Ignacio F. Garmendia

Los años de formación

Sus escuelas fueron 'El Heraldo' de Barranquilla, 'El Espectador' de Bogotá y 'El Universal' de Cartagena.

ANTES de convertirse en uno de los escritores más leídos, traducidos y celebrados de la lengua española, el joven Gabo -entonces Gabito- fue periodista. Como es bien sabido, el rumbo de su vida cambiaría después de la aparición de Cien años de soledad, y aunque el colombiano ya había publicado otros libros, era conocido por los demás autores del boom y no había sido ni mucho menos el primero de ellos en lograr proyección internacional, a partir de entonces encarnó el fenómeno de un modo espectacular, casi como una marca. Ya instalado en una notoriedad que no conocía fronteras, Gabriel García Márquez ejerció como abanderado de las letras hispanoamericanas, intervino o se enredó en debates políticos, alternó con las gentes principales y disfrutó de las mieles de un retiro dorado, pero en el origen de todo seguía estando aquel muchacho de Aracataca que probaba su destreza con las palabras mientras hacía reportajes por encargo o trabajaba como meritorio en las redacciones del tiempo viejo.

Siempre con un sentimiento de gratitud hacia el que llamó, en una acuñación famosa que tal vez haya perdido su vigencia, el mejor oficio del mundo, García Márquez se refirió muchas veces a aquellos años de formación, pero por fortuna también llegó a evocarlos directamente en el penúltimo de sus libros publicados, Vivir para contarla (2002), primera entrega de unas memorias inconclusas que llegan hasta el momento en que el narrador -el libro se cierra en 1955, poco después de la publicación por entregas del temprano pero ya extraordinario Relato de un náufrago, posterior a la muy faulkneriana primera novela de Gabo, La hojarasca, donde nace para siempre la geografía de Macondo- marcha a ocupar una corresponsalía en Europa. En el largo y memorable comienzo de esas memorias, que iguala las mejores páginas del novelista, cuenta García Márquez el viaje que hizo en compañía de su madre para vender la casa familiar y cómo el reencuentro con el territorio de la infancia -en febrero de 1950- tuvo el valor de una epifanía. No es casual que su relato comience con esa visita que tuvo el efecto de abrir la espita por la que brotaría el torrente de historias del que se nutrió buena parte de su narrativa, inspirada por lugares y personajes bien reales, pero ese sustrato se presenta igualmente ligado a la tortuosa historia de Colombia y acaso no habría tomado forma literaria si el escritor no hubiera forjado su estilo -nada periodístico, por otra parte, pero no nos referimos a la manera- en las lides del periodismo.
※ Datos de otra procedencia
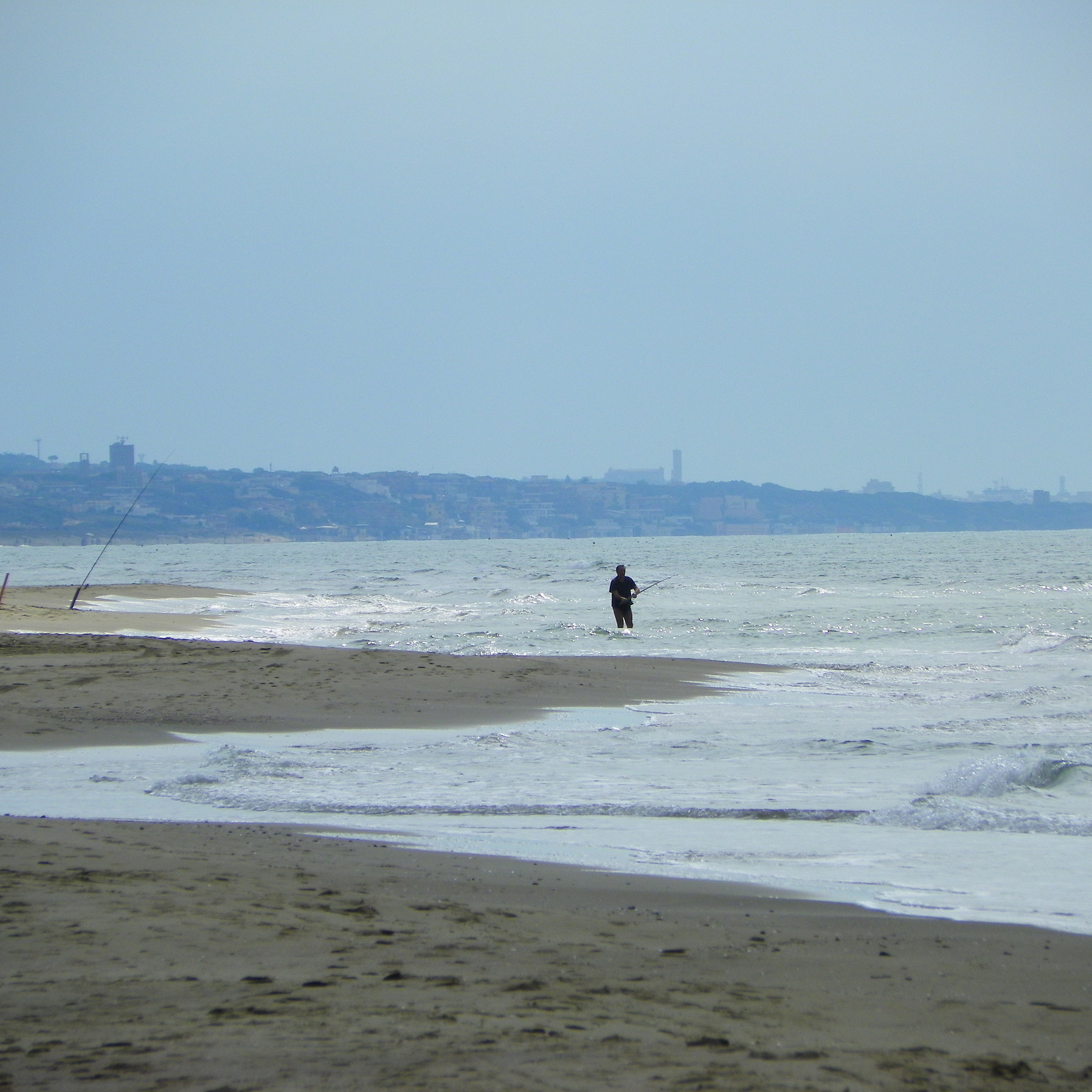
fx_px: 17917
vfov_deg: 3.5
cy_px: 546
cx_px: 559
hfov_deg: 3.5
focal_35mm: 502
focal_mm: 75.7
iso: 64
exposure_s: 1/640
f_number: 5.6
Los recuerdos de infancia y juventud de García Márquez son una mina para los interesados en su obra, pues de ellos partieron los ramales que fructificarían en algunas de sus mejores novelas -Crónica de una muerte anunciada o El amor en los tiempos del cólera, entre otras, además de las citadas- y conforman tanto la personalidad del hombre o su núcleo duro como la sustancia misma de su mundo. Pero esas memorias son también una declaración de amor al oficio de contar que, como se ha dicho, aprendió a pie de obra. Gabo habla de los amigos y de las lecturas, de las juergas y de los burdeles, de los tumbos y estrecheces de un gozador desaforado -"estaba seguro de que iba a morir muy joven y en la calle"- al que todos tenían por talentoso pero también por un caso perdido, cuyos desarreglos no permitían presagiar ninguna dedicación seria. Abandonados los estudios de Derecho, será en el periodismo donde encuentre una vocación y una disciplina -"las puertas de una nueva vida"- que lo conduciría de forma natural a la literatura. Sus escuelas fueron El Heraldo de Barranquilla, El Universal de Cartagena de Indias, El Espectador de Bogotá, para los que el futuro maestro tecleó cientos o miles de folios. Alguna fotografía posterior lo muestra en acción, muy serio y reconcentrado y con dos dedos que imaginamos frenéticos, en medio del precario desorden de las oficinas en las que aún se amontonaban los papeles.

Es saludable resistirse al culto de las vacas sagradas y desde hace años hablamos de las desafortunadas afinidades de García Márquez con los tiranos, de la degeneración del llamado "realismo mágico" a manos de los imitadores o de las batallas no sólo literarias entre los integrantes del boom, pero el camino recorrido por el joven hacedor de sueltos anónimos hasta convertirse en el gran demiurgo universalmente reconocido señala uno de los trayectos más inspirados, admirables y fascinadores de la literatura contemporánea.